* [Texte fourni]:

______

On ne saurait se faire une idée de l’étendue et de l’importance de l’action exercée par Sainte Hildegarde sur l’élite de ses contemporains, si l’on ne tenait compte de sa volumineuse correspondance.

Il y a peu de trace de ses lettres avant 1148, époque où le synode de Trèves inaugura sa réputation ; mais, de 1152 à 1165, le flot monte sans cesse, s’accroissant de toutes les relations nouvelles que la Sainte a faites au cours de ses voyages.

La lettre, c’est, à défaut de la présence, le souvenir qui persiste.

« J’eus à répondre, dit-elle, et à donner des conseils à beaucoup de personnes de toute condition qui me les demandaient. »

Or, c’est au milieu de ses voyages, de ses luttes avec le chapitre de Mayence, alors qu’elle achevait, pendant sept ans d’un incessant martyre, son Livre de la vie des mérites, qu’elle dut, épuisée, accablée, suffire à cette correspondance ininterrompue ; car pas un jour ne se passait, qu’elle n’eût à donner son avis sur une foule de questions concernant les mystères les plus transcendants du dogme ou les infimes détails de la vie religieuse.

Si l’on excepte Saint Bernard, mêlé à tous les grands événements de son époque, on peut dire que la correspondance de Sainte Hildegarde est une des plus considérables et des plus importantes du siècle. Elle fournit à sa biographie trop incomplète un précieux supplément, malgré qu’on ne puisse assigner de dates précises à la plupart des documents qu’elle renferme.

Le cardinal Pitra, tout devin qu’il est, se trouve à leur propos le plus souvent réduit aux hasardeuses conjectures, parmi lesquelles, naturellement, il choisit les plus propres à confirmer ses hypothèses. Nous ne prétendons pas, dans ce chapitre, esquisser même un aperçu général de ces lettres.

______

* [Données à analyser]:
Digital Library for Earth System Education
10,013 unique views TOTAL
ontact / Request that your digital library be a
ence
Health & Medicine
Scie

______

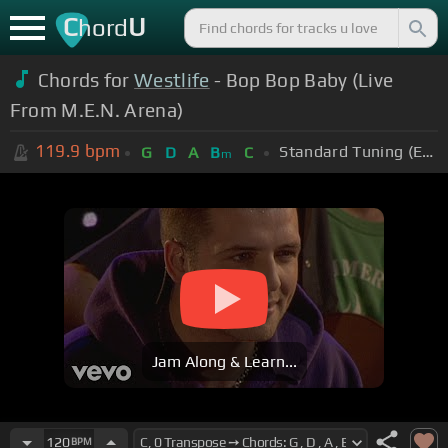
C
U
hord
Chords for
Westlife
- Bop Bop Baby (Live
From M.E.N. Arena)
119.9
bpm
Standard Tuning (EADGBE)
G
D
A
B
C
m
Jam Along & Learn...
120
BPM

______

* [Énoncé A]: Renvoyez à l'identique le passage du texte sur la correspondance de Sainte Hildegarde qui commence par « On ne saurait » et se poursuit jusqu'à « sa volumineuse correspondance. ».
* [Énoncé B]: Reprenez le texte sur la correspondance de Sainte Hildegarde à partir de l'endroit où il s'arrête et poursuivez-le.
Les lignes n'entrent aucunement en compte dans ce travail.

* [Réponse A]:
On ne saurait se faire une idée de l’étendue et de l’importance de l’action exercée par Sainte Hildegarde sur l’élite de ses contemporains, si l’on ne tenait compte de sa volumineuse correspondance.

* [Réponse B]:
Le champ en est trop vaste. Nous avons eu d’ailleurs l’occasion d’en citer quelques-unes en passant. Nous serions satisfaits, sans plus, de donner l’impression de leur puissance, pour que le lecteur pût juger de la force qui était en elles, et de l’influence qu’elles mirent entre les mains d’Hildegarde.

Le crédit de cette dernière était immense devant Dieu, immense aussi devait-il être auprès des hommes. D’ordinaire la correspondance de quelqu’un, vivant ou disparu, est le refuge particulier de son être intérieur. Sous la mobilité des impressions qu’on y trouve, le léger pli familier de l’âme se trahit, mille petits traits se découvrent qui donnent à la physionomie morale de l’écrivain un aspect qu’on ne lui avait point soupçonné.

Écrire, c’est livrer quelque chose de soi, du soi intime et vrai. Quand, au travers des œuvres d’un homme, on cherche sa secrète pensée, que l’on veut aller droit à son sentiment personnel, on se dirige vers sa correspondance, comme dans la maison d’un défunt, on interroge la pièce où il vécut davantage, où son intimité, naguère, s’abandonnait, où s’attarde à présent son souvenir, parce qu’en ce petit foyer enclavé dans le grand il a enclos plus de lui-même.

Rien de semblable chez Hildegarde. Ses lettres — à de rares exceptions, celle par exemple à Hartwich ou celle à la malheureuse veuve du comte Ilermann — ont un caractère impersonnel très marqué. Il ne faut pas y chercher ce charme de l’abandon et du cœur à cœur d’une causerie ou d’une confidence.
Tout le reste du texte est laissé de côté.